Weitere Informationen: www.technologiepark-heidelberg.de

 

Über den Heidelberg Startup Partners e.V.

Der Heidelberg Startup Partners e.V. und die darin engagierten Einrichtungen bieten eine Vielzahl von Ausbildungs- und Netzwerkveranstaltungen für gründungsinteressierte Studenten und Wissenschaftler.

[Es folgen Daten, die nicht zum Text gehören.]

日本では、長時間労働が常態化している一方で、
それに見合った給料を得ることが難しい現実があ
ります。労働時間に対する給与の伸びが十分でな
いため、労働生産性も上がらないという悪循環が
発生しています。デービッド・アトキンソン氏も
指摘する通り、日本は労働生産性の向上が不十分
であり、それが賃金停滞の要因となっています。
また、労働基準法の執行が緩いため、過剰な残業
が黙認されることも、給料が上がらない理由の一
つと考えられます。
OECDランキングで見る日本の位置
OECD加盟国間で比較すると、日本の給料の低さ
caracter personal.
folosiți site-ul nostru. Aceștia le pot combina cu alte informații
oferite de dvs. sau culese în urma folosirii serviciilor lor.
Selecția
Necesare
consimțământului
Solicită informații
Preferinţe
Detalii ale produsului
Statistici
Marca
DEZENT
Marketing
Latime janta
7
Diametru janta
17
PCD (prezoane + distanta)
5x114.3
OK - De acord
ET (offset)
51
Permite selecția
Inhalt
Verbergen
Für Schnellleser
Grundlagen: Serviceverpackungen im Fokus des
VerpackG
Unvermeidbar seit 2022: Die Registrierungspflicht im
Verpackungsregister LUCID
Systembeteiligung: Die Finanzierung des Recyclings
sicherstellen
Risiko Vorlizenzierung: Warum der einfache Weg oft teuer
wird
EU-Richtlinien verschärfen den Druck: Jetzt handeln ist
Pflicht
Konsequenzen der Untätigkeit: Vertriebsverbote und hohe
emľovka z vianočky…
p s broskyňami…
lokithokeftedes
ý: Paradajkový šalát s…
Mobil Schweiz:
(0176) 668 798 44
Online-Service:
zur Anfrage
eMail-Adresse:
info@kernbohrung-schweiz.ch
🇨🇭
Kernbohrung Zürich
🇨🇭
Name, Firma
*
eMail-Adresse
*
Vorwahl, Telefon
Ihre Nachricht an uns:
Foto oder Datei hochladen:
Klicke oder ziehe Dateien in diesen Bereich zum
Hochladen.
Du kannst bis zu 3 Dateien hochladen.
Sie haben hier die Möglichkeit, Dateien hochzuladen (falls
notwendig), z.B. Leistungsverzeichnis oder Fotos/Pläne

Der Verein fördert wissenschaftliche, technologische und wissensbasierte Startups mit einem umfangreichen Beratungsangebot sowie Unterstützung bei der Suche nach Finanzierung und Räumen. Ein interdisziplinäres Team berät Gründer und Gründungsinteressierte in Heidelberg bei der Entwicklung nachhaltiger Geschäftsmodelle und organisiert ein umfangreiches Veranstaltungsprogramm. Er ist eine gemeinsame Initiative des Deutschen Krebsforschungszentrums (DKFZ), des European Molecular Biology Laboratory (EMBL), der IHK Rhein-Neckar, der InnovationLab GmbH, der Pädagogische Hochschule Heidelberg, der SRH Hochschule Heidelberg gGmbH, der Technologiepark Heidelberg GmbH, der technology transfer heidelberg GmbH, der Medizinischen Fakultät der Universität Heidelberg sowie der Universität Heidelberg.